Aux Emirats, un projet ferroviaire pour relier les pays du Golfe
Etihad Rail s'étendra sur une voie ferrée de 1 200 km reliant tous les émirats, de Ghweifat, à l'ouest d'Abou Dhabi, à Fujairah, sur la côte est
Dans le désert d’Abou Dhabi, Ibrahim al-Hammadi inspecte les wagons prêts à rouler sur le premier réseau ferroviaire partiellement achevé aux Emirats arabes unis. Agé de 23 ans, le jeune homme est le premier conducteur de train émirati de ce pays du Golfe.
Connus pour leurs projets pharaoniques, de la plus grande tour du monde aux îles artificielles en forme de palmier, les Emirats, composés de sept principautés dont Abou Dhabi et Dubaï, ne disposaient pas jusqu’à récemment d’un réseau de chemin de fer.
A bord des wagons, Ibrahim al-Hammadi effectue une dernière vérification technique systèmes, puis démarre. « J’étais intrigué quand j’ai vu le train fonctionner », confie à l’AFP le jeune homme.
« C’était quelque chose de nouveau, et cela m’a poussé à me renseigner pour apprendre à le conduire », raconte-t-il.
Etihad Rail s’étendra sur une voie ferrée de 1 200 km reliant tous les émirats, de Ghweifat (à l’ouest d’Abou Dhabi) à Fujairah, sur la côte est.
Le projet vise, à terme, à faire partie d’un réseau ferroviaire plus vaste connectant les six pays arabes du Golfe: l’Arabie saoudite, les Emirats arabes unis, le Qatar, le Koweït, Bahreïn et Oman.
Rivalité
Le chemin de fer, qui s’étend actuellement sur 264 km, n’est pour l’instant opérationnel qu’au sein de l’émirat d’Abou Dhabi et ne transporte que des trains de marchandises. D’un coût de plusieurs milliards de dollars, l’ensemble du projet est loin d’être achevé: sa construction a longtemps été freinée par la rivalité des émirats entre eux.

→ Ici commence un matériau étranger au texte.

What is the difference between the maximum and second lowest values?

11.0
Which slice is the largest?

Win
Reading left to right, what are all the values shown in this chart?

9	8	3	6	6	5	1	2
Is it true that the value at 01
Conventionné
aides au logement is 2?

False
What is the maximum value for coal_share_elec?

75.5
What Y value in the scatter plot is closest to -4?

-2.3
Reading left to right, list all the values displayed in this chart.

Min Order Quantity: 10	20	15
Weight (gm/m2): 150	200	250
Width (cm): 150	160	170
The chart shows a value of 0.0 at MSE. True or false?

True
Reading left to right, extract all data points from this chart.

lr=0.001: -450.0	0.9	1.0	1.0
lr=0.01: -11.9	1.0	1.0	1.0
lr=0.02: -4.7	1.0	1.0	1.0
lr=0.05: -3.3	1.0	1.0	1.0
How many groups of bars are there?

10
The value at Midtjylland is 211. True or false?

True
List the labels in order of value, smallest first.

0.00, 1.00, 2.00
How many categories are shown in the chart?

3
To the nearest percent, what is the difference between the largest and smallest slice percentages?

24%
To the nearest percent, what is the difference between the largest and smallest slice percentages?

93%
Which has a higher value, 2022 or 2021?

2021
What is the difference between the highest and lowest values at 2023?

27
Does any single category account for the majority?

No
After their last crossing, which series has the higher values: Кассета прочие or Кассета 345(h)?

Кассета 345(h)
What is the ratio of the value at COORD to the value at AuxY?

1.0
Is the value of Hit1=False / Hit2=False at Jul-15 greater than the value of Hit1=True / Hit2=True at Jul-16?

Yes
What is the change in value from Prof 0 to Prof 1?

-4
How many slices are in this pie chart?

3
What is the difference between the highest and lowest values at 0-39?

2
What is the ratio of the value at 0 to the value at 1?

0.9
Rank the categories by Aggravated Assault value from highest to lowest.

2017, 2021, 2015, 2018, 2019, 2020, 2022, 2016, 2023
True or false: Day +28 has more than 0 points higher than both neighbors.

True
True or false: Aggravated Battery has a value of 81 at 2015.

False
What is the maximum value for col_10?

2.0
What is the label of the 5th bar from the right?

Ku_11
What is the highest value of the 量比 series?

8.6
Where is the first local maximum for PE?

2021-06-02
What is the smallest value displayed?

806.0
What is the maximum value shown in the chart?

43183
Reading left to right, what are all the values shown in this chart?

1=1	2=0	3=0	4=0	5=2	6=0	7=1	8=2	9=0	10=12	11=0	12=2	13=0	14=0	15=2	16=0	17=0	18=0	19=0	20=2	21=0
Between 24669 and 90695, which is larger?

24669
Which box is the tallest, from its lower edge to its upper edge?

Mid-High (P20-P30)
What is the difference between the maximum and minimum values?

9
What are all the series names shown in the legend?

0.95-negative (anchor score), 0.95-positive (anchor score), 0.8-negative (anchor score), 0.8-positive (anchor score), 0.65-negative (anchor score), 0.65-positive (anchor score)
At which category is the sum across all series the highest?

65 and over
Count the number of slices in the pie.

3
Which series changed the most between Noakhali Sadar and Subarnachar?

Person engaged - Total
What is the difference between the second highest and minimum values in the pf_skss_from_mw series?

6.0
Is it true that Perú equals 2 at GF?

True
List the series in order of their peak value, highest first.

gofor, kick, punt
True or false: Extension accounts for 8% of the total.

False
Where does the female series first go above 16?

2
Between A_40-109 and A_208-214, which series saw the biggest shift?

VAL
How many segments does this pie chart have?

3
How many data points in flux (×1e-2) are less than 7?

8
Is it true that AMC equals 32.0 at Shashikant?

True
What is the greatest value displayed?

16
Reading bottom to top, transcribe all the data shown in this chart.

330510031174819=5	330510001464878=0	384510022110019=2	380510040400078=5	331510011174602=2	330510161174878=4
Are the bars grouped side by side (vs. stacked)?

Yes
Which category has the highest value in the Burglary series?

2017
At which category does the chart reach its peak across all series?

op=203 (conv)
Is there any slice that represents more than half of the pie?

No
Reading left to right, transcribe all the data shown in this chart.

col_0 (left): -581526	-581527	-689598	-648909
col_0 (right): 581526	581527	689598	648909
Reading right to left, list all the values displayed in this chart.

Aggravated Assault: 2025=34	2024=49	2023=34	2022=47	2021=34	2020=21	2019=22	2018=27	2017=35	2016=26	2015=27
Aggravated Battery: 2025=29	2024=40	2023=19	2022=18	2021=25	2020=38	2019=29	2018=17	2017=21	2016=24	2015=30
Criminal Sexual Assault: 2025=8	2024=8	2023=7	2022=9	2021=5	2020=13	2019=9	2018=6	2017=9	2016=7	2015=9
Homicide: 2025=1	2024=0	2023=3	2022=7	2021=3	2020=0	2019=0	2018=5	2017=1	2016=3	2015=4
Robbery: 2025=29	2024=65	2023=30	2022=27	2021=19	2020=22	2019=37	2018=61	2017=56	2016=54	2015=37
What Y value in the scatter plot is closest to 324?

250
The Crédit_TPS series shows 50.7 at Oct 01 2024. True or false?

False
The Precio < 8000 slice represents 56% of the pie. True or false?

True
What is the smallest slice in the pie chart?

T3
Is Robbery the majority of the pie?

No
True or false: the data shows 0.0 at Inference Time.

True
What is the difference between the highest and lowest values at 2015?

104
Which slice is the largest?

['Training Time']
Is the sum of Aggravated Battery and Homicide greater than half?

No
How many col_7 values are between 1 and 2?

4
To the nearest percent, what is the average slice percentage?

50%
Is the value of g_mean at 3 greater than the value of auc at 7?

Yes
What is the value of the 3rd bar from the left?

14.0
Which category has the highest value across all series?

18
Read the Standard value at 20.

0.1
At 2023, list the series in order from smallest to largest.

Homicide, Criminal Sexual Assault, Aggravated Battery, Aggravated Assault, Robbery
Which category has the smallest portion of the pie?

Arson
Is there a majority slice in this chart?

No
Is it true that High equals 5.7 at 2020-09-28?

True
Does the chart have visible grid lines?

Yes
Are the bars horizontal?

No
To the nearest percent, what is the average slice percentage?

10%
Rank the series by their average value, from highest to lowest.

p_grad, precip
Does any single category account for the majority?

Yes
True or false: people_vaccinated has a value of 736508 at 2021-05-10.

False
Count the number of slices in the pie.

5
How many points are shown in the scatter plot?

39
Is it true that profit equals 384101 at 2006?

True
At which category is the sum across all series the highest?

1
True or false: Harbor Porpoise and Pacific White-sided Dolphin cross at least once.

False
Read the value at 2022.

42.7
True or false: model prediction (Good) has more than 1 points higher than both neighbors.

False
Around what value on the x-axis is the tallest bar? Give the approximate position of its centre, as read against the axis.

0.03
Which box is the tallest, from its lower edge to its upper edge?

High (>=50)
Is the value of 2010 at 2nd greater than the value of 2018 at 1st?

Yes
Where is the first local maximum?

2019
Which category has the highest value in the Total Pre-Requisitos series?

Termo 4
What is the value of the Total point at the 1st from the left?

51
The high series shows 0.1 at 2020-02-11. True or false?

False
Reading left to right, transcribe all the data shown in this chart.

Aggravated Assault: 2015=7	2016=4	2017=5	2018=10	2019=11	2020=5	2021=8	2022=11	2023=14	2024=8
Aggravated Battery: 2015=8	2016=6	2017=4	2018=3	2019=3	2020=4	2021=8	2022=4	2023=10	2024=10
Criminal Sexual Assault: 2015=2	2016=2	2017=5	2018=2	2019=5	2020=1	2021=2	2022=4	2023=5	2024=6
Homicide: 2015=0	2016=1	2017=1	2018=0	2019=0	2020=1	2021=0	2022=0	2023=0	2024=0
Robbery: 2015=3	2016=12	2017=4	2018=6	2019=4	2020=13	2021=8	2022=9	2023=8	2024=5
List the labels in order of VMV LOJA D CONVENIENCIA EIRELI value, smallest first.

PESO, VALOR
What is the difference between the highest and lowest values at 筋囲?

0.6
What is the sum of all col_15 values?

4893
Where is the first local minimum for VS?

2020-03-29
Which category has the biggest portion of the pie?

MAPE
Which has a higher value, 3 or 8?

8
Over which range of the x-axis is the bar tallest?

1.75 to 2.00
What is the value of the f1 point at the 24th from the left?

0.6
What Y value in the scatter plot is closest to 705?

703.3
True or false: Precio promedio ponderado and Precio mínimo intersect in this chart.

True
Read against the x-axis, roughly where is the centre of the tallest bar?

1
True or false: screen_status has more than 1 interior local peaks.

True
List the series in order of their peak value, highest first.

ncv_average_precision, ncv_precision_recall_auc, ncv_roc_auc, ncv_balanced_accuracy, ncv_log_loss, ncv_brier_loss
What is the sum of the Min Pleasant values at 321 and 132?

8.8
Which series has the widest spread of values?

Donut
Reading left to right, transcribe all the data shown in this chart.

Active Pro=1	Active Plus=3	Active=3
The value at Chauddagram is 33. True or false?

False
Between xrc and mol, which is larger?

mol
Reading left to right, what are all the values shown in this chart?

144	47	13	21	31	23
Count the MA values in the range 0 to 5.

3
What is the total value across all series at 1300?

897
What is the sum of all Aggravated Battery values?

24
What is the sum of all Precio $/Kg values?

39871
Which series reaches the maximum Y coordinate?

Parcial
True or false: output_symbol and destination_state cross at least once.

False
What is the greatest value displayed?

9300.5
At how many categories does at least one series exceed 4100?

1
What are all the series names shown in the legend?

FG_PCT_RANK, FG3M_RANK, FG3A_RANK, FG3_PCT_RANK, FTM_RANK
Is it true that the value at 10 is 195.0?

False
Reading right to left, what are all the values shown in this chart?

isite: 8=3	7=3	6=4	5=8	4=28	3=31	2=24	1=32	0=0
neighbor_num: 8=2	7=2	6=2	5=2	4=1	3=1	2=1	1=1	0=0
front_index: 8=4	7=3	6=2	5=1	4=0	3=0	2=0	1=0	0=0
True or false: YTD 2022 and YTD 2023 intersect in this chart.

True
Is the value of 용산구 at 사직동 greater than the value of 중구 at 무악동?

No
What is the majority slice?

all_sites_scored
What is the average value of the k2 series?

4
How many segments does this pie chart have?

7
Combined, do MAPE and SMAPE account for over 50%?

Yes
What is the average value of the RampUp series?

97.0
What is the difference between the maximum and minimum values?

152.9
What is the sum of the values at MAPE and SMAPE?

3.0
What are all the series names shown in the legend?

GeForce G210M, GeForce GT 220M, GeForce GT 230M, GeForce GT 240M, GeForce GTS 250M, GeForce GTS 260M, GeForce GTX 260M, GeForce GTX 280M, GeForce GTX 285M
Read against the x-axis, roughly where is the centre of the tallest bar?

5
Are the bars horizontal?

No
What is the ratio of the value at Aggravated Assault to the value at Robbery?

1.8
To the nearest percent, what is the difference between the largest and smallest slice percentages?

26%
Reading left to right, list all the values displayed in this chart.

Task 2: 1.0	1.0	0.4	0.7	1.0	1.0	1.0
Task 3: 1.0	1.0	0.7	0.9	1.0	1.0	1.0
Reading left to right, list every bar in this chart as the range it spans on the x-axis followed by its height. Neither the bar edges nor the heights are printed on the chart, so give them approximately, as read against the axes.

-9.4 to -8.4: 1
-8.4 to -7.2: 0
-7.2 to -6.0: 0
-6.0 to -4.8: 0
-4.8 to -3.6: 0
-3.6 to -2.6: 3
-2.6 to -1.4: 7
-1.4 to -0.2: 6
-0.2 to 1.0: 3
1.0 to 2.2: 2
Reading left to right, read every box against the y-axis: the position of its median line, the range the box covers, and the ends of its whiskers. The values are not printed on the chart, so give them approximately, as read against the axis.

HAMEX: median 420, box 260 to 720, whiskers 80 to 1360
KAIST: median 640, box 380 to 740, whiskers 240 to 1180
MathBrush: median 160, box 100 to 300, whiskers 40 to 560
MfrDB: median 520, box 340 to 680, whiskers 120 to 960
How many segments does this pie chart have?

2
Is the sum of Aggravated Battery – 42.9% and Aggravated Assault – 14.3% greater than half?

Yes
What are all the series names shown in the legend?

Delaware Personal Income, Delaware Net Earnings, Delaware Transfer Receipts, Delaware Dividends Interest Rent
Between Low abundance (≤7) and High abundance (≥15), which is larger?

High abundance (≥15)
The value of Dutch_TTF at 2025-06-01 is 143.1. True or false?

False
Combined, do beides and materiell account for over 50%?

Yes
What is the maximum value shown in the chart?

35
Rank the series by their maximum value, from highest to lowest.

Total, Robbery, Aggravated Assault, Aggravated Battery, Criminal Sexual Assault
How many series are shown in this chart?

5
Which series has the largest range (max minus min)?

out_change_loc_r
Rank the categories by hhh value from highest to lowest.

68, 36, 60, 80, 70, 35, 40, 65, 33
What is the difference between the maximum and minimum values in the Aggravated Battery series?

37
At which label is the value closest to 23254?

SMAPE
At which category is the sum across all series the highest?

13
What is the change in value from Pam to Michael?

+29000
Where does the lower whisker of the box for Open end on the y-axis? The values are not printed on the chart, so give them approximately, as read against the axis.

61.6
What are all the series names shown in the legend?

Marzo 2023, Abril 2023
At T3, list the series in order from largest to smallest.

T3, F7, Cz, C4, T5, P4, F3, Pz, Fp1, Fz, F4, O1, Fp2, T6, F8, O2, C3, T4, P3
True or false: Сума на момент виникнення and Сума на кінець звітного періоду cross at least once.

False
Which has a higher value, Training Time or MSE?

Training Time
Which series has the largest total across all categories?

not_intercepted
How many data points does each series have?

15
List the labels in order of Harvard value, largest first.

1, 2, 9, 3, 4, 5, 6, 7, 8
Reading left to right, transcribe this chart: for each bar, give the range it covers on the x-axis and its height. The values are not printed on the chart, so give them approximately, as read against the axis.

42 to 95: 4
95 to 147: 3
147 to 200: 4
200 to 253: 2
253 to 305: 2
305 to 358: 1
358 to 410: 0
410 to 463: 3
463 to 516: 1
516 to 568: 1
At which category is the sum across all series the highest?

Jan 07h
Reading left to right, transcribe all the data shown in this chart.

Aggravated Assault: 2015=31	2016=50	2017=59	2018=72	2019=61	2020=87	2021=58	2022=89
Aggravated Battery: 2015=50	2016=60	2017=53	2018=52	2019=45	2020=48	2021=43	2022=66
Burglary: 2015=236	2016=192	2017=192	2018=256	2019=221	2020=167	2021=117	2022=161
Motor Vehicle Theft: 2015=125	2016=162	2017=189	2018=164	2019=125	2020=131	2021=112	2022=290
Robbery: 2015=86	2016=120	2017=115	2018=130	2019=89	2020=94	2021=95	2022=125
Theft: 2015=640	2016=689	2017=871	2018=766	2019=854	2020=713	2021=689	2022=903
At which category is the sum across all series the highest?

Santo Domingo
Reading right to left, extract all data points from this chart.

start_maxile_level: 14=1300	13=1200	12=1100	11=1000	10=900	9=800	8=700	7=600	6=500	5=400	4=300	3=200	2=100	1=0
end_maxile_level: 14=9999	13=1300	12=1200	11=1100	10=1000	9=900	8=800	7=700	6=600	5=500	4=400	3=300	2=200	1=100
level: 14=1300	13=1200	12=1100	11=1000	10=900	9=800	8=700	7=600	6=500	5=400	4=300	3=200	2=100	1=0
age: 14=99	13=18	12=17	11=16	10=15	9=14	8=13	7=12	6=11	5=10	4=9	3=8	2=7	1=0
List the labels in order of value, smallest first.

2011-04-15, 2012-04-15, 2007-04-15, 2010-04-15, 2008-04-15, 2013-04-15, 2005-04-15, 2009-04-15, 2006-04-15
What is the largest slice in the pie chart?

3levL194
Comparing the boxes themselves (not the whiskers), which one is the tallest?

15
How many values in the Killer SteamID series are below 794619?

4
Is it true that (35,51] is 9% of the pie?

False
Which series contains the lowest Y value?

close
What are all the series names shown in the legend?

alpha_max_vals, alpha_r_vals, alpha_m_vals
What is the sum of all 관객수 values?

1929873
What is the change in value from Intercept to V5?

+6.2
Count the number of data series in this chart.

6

« Il y a eu une certaine hésitation du gouvernement fédéral à dépenser de l’argent pour des projets d’intégration économique nationale, ainsi que les habituelles questions concernant la souveraineté des émirats », explique à l’AFP Karen Young, chargée de recherche au Middle East Institute.
« Les Emirats ont un système fédéral et la centralisation de l’autorité, de la politique économique et du développement à Abou Dhabi (la capitale) reste quelque chose d’encore relativement nouveau », ajoute-t-elle.
Le projet ferroviaire s’inscrit dans le cadre des ambitions affichées d’une « intégration commerciale et économique » au sein du Conseil de coopération du Golfe (GCC) qui réunit ces Etats, explique Karen Young.
« Cette intégration s’est heurtée à un certain nombre d’obstacles », note-t-elle, citant en particulier l’instauration en juin 2017 par l’Arabie saoudite, les Emirats arabes unis, Bahreïn et l’Egypte d’un embargo contre le Qatar.
Ces Etats lui reprochaient de soutenir les islamistes et financer des médias trop critiques, ont finalement accepté de scellé une réconciliation solennelle en janvier après plus de trois ans de brouille.
« Impact positif »
Aux commandes de sa locomotive, Ibrahim al-Hammadi parcourt le premier segment de l’Etihad Rail.
Avec des voies ferrées à travers les montagnes entre l’émirat de Dubaï et celui de Fujairah, le projet devrait inclure des trains de passagers qui circuleront à une vitesse pouvant atteindre 200 km/h.
Pour la première phase du projet, Etihad Rail dispose de sept locomotives, pouvant tirer jusqu’à 110 wagons chacun.
Les trains constitueront une alternative au vaste réseau d’autoroutes des Emirats où les habitants sont friands de 4×4 et de SUV.
Dans la salle de contrôle d’Abou Dhabi, Maitha al-Remeithi, la première femme contrôleuse de train émiratie, passe d’une station à l’autre en surveillant les dizaines d’écrans de la pièce.
Sa passion pour quelque chose « d’unique, d’excitant et de nouveau » l’a poussée vers ce projet de chemin de fer qui « se développe chaque jour », raconte à l’AFP la jeune femme de 30 ans.
« Comme je suis impliquée dans son fonctionnement quotidien, je peux voir son impact positif au sein du secteur des transports en termes de sécurité, de (respect) de l’environnement et de logistique », assure-t-elle.
Etihad Rail affirme qu’un voyage en train de marchandises complet peut remplacer quelque 300 camions et réduire les émissions de CO2 de 70 à 80 %.